Given the need for large amounts of data to be stored and processed, the Team Arrayo  worked with the client to transfer their legacy data into a Microsoft Azure data lake. Our client was working towards clinical trials so history and traceability of the data were paramount. With this in mind the Arrayo team decided to work with the new delta lake storage layer (as offered by Databricks). This type of change isn’t burdensome on the development team but allows for much better handling of metadata while creating more reliability in the system.

Pipeline Transfer

Now that the client had developed a more advanced data infrastructure which could handle their data demands, it was up to the Arrayo team to build out pipelines that could perform the proper computations. Utilizing R, Python, and Scala APIs for Apache Spark, Arrayo and the client worked closely to ensure that the computations could run within the required time tolerances.

A high throughput Hadoop File System (HDFS) was implemented in a cloud-based service in conjunction with managed Apache Spark runtime infrastructure. These automated analysis pipelines were executable by simple RESTful API requests that were exposed to laboratory information management systems (LIMS) in an effort to trigger automated cluster acquisition, high-throughput bioinformatics analysis in Apache Spark and robust output to an HDFS implementation of a “delta-lake” (a datalake that enforces ACID (atomicity, consistency, isolation, and durability)-based transactions).

In the most burdensome pipeline the client had a 50x increase in run time was seen. Along with increasing pipeline efficiency of the pipelines, the Arrayo team built out a testing suite to ensure that the new distributed pipelines would give the same results when prompted with the same data as before. The thorough concordance testing ensured that the team remained on the path of continuous integration. As soon as non-concordance is identified previous test cases can be utilized to ensure new changes will not have unintended consequences on said pipelines.

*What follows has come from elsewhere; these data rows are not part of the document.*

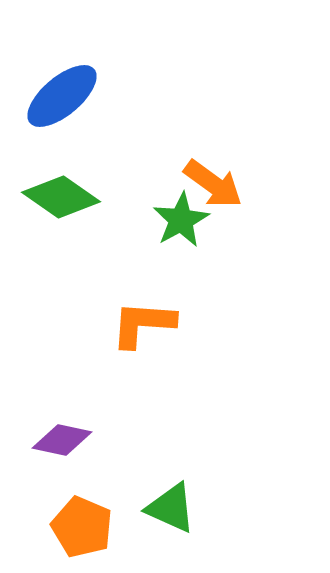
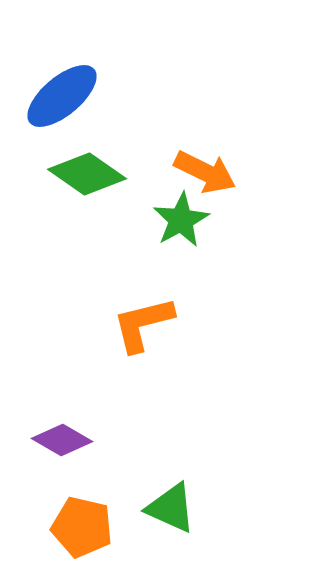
orange arrow: moved 8 px left, 12 px up; rotated 10 degrees counterclockwise
green diamond: moved 26 px right, 23 px up
orange L-shape: rotated 18 degrees counterclockwise
purple diamond: rotated 18 degrees clockwise
orange pentagon: rotated 10 degrees counterclockwise
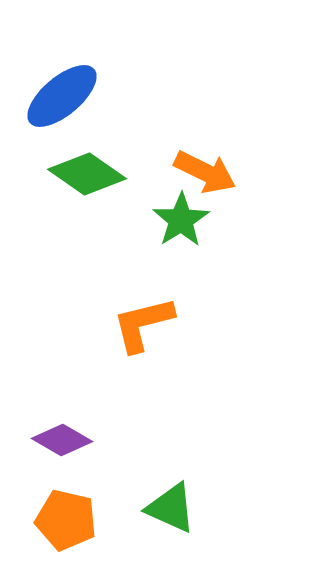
green star: rotated 4 degrees counterclockwise
orange pentagon: moved 16 px left, 7 px up
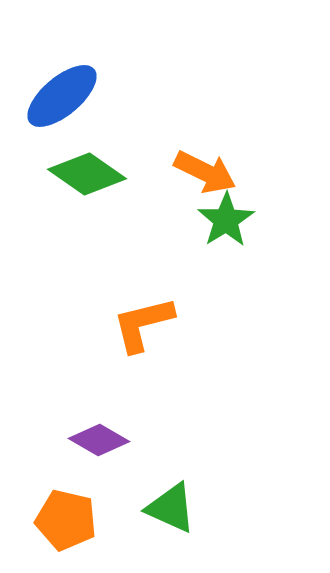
green star: moved 45 px right
purple diamond: moved 37 px right
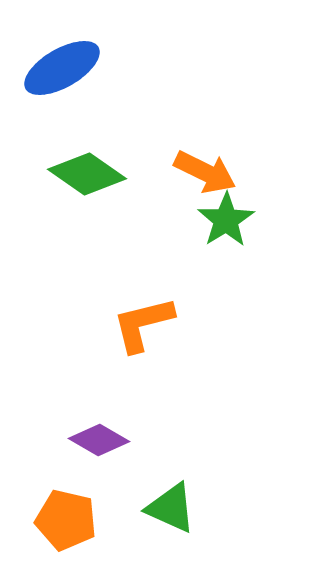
blue ellipse: moved 28 px up; rotated 10 degrees clockwise
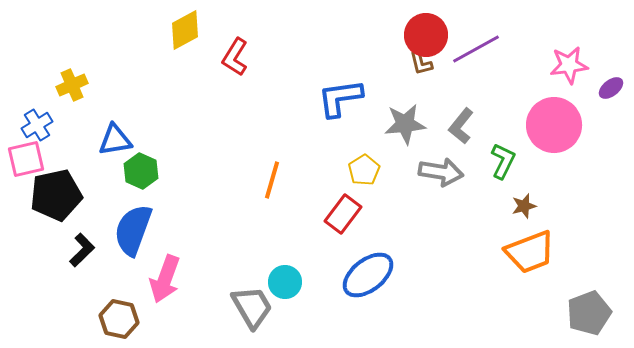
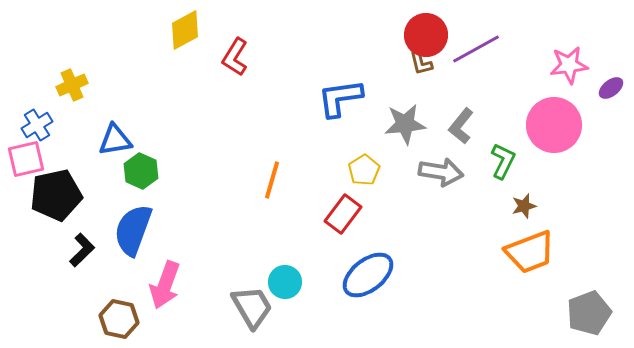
pink arrow: moved 6 px down
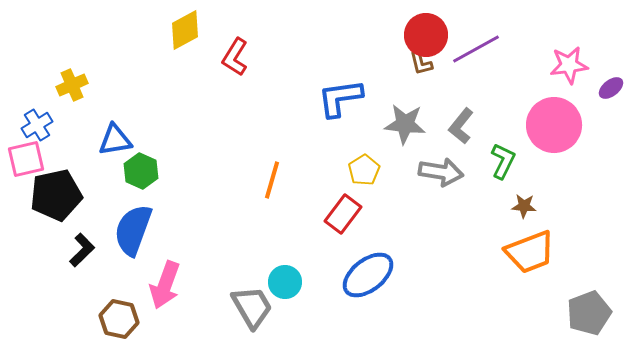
gray star: rotated 12 degrees clockwise
brown star: rotated 20 degrees clockwise
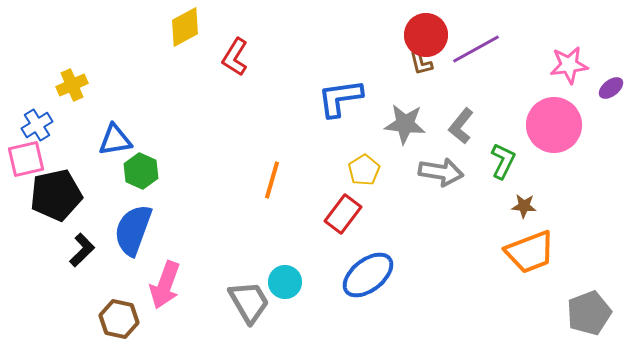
yellow diamond: moved 3 px up
gray trapezoid: moved 3 px left, 5 px up
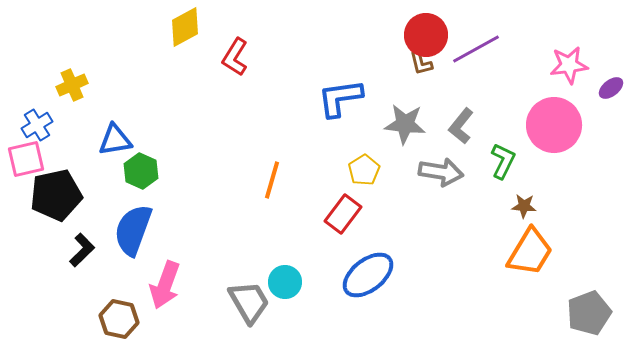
orange trapezoid: rotated 38 degrees counterclockwise
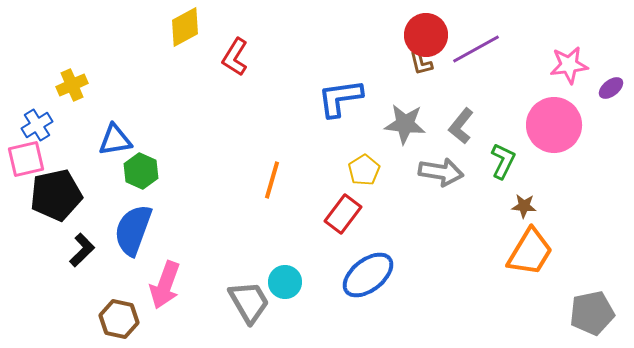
gray pentagon: moved 3 px right; rotated 9 degrees clockwise
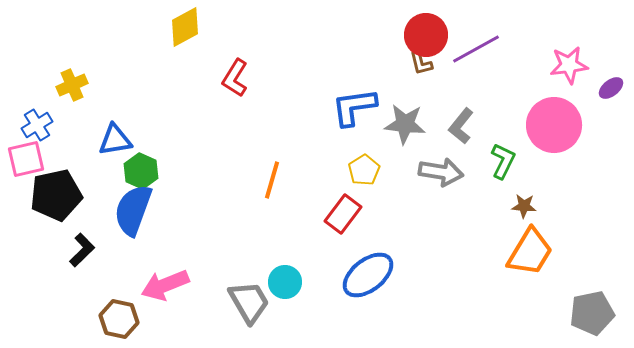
red L-shape: moved 21 px down
blue L-shape: moved 14 px right, 9 px down
blue semicircle: moved 20 px up
pink arrow: rotated 48 degrees clockwise
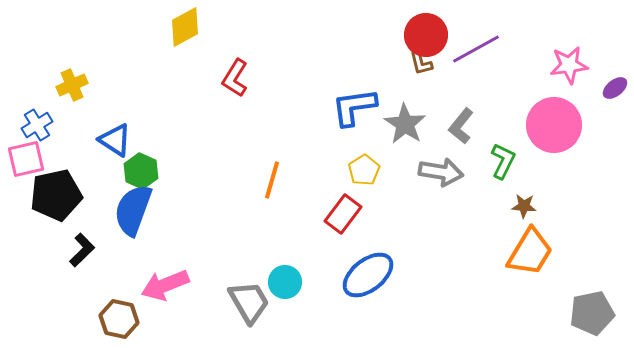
purple ellipse: moved 4 px right
gray star: rotated 27 degrees clockwise
blue triangle: rotated 42 degrees clockwise
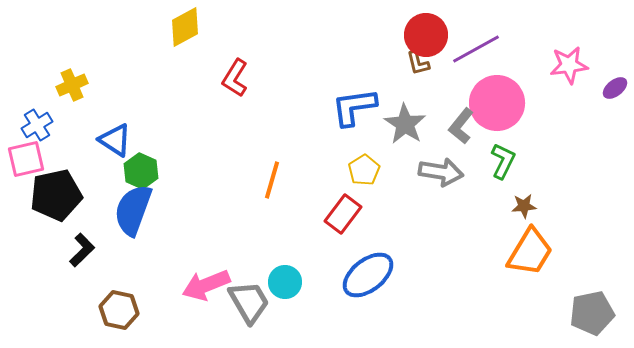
brown L-shape: moved 3 px left
pink circle: moved 57 px left, 22 px up
brown star: rotated 10 degrees counterclockwise
pink arrow: moved 41 px right
brown hexagon: moved 9 px up
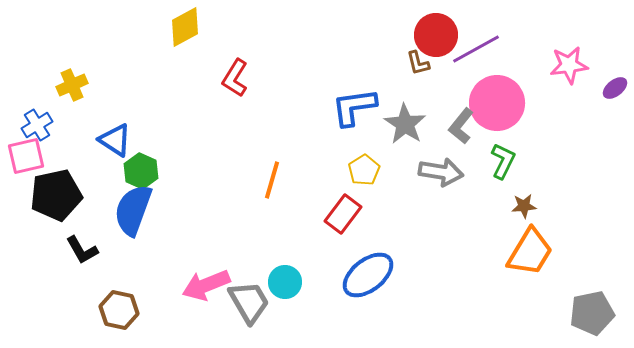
red circle: moved 10 px right
pink square: moved 3 px up
black L-shape: rotated 104 degrees clockwise
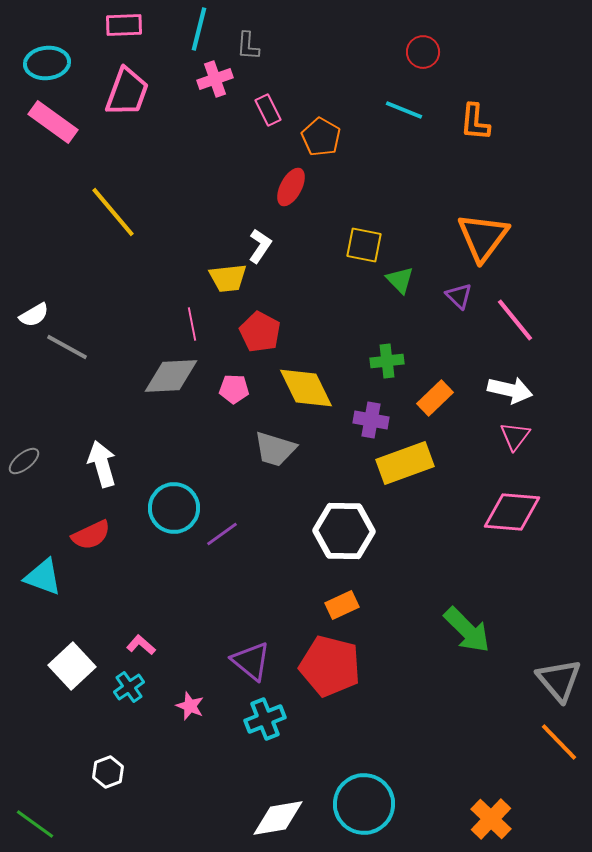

The inclusion of a fully cloud-based architecture agnostic of cloud vendors allowed a portable and scalable code base that could be implemented in any future iterations of cloud deployment. Development operations (DevOps) were handled by the use of open source code repository implementations of Git, open build engine implementations of Jenkins, and automated artifact and containerization storage in various cloud repositories. Arrayo played a major role in the architecture, development, and implementation of the bioinformatics pipelines, datalake formation, and DevOps related activities throughout the duration of the project.

Outcome

Increased speed of pre-existing academic and new pipelines by 50x in a scalable production environment.

Established an advanced testing infrastructure to ensure concordant results with legacy pipeline and that new pipelines would be concordant with pipelines used in previous clinical trials.

Moved to new data infrastructure to increase transparency, traceability and ensure that all data models were preserved over time.